Carnival Corp (NYSE:CCL) (LON:CCL) saw its shares sink on Thursday after the cruises operator cut its 2019 profit forecast for the third time this year citing higher fuel prices and an ongoing economic malaise, although its record third-quarter earnings beat expectations.

The dual-New York and London listed company said it now expects its 2019 adjusted earnings to be between $4.23-$4.27 per share, down from its earlier forecast of $4.25-$4.35 per share, compared to 2018 adjusted earnings per share of $4.26.

READ: Carnival sinks as Cuba travel ban and cruise ship repairs force it to slash guidance

 

The gloomy outlook overshadowed better-than-expected sales and profit numbers for the third quarter ended August 31.
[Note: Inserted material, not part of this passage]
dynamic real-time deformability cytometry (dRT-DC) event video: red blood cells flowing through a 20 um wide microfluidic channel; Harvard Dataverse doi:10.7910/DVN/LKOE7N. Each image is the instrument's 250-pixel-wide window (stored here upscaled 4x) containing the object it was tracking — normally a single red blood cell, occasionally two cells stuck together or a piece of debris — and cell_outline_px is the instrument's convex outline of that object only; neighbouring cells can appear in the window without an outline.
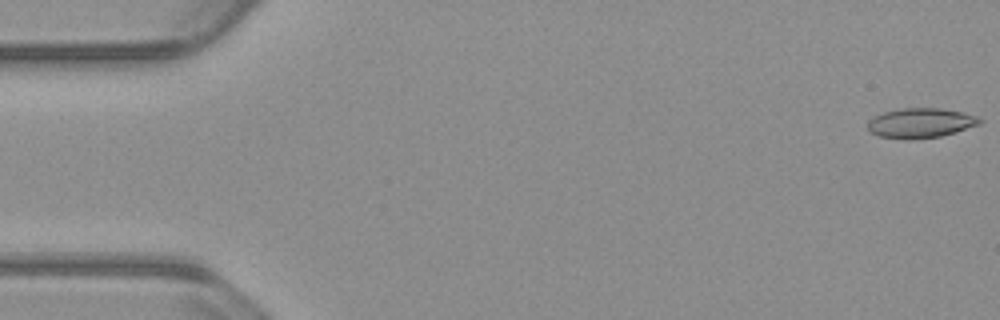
{"species": "common noctule bat (a hibernating species)", "species_latin": "Nyctalus noctula", "temperature_condition": "warm", "stored_images_in_passage": 54, "camera_frame_rate_fps": 3000, "um_per_image_px": 0.085, "animal": {"sex": "male", "body_mass_g": 23.1, "forearm_length_mm": 52.7}, "frame": {"image": 1, "passage_image": 1, "time_ms": 0.0, "image_size_px": [1000, 320], "cell_outline_px": [[984, 120], [980, 124], [956, 132], [940, 136], [908, 140], [880, 136], [868, 132], [868, 120], [884, 112], [900, 108], [940, 108], [964, 112], [976, 116]], "centroid_in_image_um": [78.26, 10.45], "position_along_channel_um": 6.7, "area_um2": 19.54}}
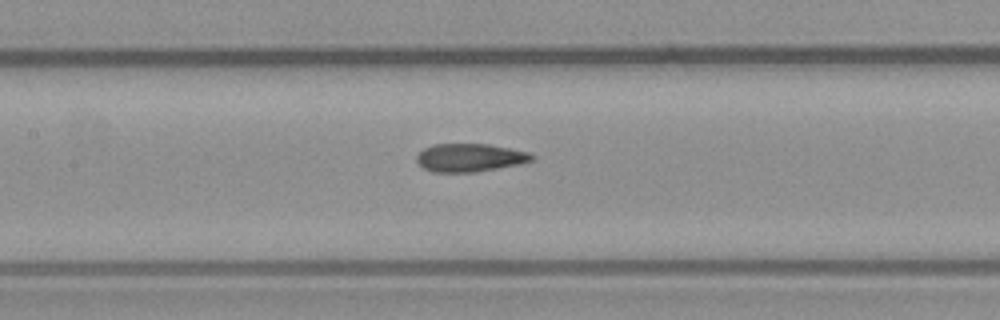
{"frame": {"image": 2, "passage_image": 25, "time_ms": 8.0, "image_size_px": [1000, 320], "cell_outline_px": [[536, 156], [532, 160], [520, 164], [476, 172], [432, 172], [424, 168], [416, 160], [416, 156], [424, 148], [432, 144], [488, 144], [528, 152]], "centroid_in_image_um": [39.93, 13.4], "position_along_channel_um": 167.5, "area_um2": 18.84}}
Carnival saw its third quarter revenue increase by around 12% to $6.53 billion, from $5.8 billion at the same stage in the prior year, above the consensus forecast for $6.17 billion.
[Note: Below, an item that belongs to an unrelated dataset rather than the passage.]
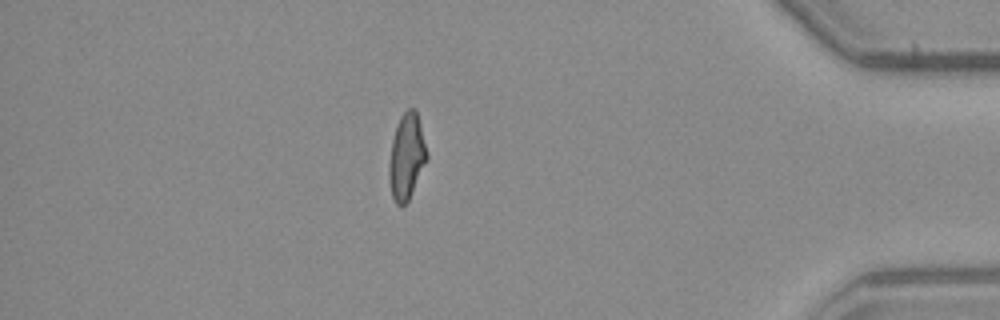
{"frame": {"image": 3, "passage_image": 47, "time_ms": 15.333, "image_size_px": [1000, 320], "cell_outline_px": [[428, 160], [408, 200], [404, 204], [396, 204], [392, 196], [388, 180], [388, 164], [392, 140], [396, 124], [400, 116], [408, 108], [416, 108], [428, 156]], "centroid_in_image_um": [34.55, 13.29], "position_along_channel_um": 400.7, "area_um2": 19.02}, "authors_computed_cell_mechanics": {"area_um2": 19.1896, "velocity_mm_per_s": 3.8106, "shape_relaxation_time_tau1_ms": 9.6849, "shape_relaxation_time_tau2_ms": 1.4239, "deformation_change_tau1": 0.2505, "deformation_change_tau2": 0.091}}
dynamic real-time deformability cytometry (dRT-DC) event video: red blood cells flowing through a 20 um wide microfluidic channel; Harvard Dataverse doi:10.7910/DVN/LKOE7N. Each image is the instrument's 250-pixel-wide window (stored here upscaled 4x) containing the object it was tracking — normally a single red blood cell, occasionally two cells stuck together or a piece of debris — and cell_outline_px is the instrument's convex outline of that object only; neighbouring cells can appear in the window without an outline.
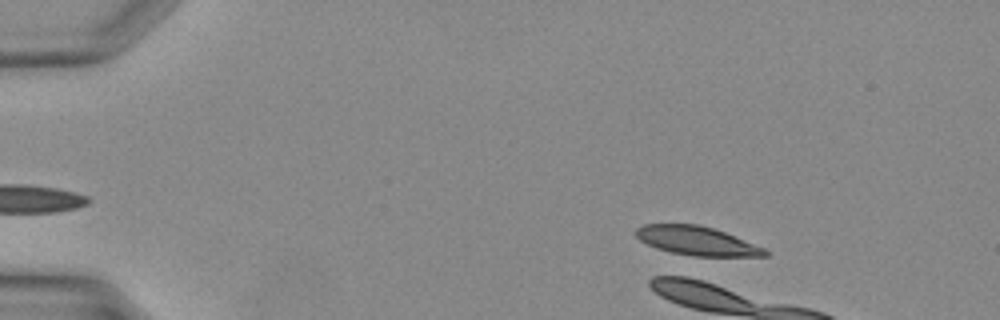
{"species": "Egyptian fruit bat (a non-hibernating species)", "species_latin": "Rousettus aegyptiacus", "temperature_condition": "warm", "stored_images_in_passage": 5, "camera_frame_rate_fps": 3000, "um_per_image_px": 0.085, "animal": {"sex": "female"}, "frame": {"image": 1, "passage_image": 4, "time_ms": 1.0, "image_size_px": [1000, 320], "cell_outline_px": [[768, 256], [692, 256], [672, 252], [656, 248], [640, 240], [636, 236], [636, 228], [644, 224], [696, 224], [712, 228], [724, 232], [764, 248], [768, 252]], "centroid_in_image_um": [59.21, 20.47], "position_along_channel_um": 25.8, "area_um2": 21.39}}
The Miami-based company’s quarterly adjusted net income was $1.8 billion, or $2.63 per share, up from $1.7 billion, or $2.36 per share for the third quarter of 2018, and ahead of the average estimate of $2.53 per share.

In a statement, the firm’s chief executive officer Arnold Donald commented: “As a truly global cruise company, with nearly 50% of our guests sourced outside of the US, we are facing a number of current headwinds, including weakening economies affecting our Europe & Asia segment, a strong dollar and of course, the IMO 2020 regulations, and we are working to mitigate them.”
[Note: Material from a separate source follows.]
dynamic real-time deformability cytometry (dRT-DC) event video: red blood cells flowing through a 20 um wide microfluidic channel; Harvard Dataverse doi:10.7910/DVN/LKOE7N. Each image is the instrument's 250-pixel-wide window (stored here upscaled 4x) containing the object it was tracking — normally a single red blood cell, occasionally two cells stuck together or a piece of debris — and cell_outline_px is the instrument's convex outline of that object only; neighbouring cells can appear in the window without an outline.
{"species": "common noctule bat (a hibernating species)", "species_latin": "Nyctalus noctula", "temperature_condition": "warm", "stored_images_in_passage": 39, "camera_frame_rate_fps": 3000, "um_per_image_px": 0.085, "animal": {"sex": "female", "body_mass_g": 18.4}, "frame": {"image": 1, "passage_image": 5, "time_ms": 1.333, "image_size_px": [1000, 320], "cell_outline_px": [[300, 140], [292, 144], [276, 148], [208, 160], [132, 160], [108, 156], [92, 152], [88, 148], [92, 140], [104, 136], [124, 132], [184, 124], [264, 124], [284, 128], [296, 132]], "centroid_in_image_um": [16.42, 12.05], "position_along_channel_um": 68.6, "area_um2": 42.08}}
He added: ”We have taken actions to bring capacity in Southern Europe more in line with demand, reflecting the current conditions which have been heavily influenced by ongoing economic malaise, the uncertain geopolitical environment and recent trends in consumer confidence. We have also made close-in deployment changes, including those made to address the recent situation in the Arabian Gulf, which has had an impact on recent booking trends and ticket prices.”

Looking ahead to 2020, Carnival said its cumulative advanced bookings for the first half of 2020 are ahead of the prior year at prices that are in line compared to 2019 on a comparable basis.

However, it added, since June, both booking volumes and prices for the first half of next year have been running lower than the prior year.

In response, Carnival shares in New York were 7.5% lower at $44.47, while in London, the FTSE 100-listed firm’s shares were down 7% at 3,400p.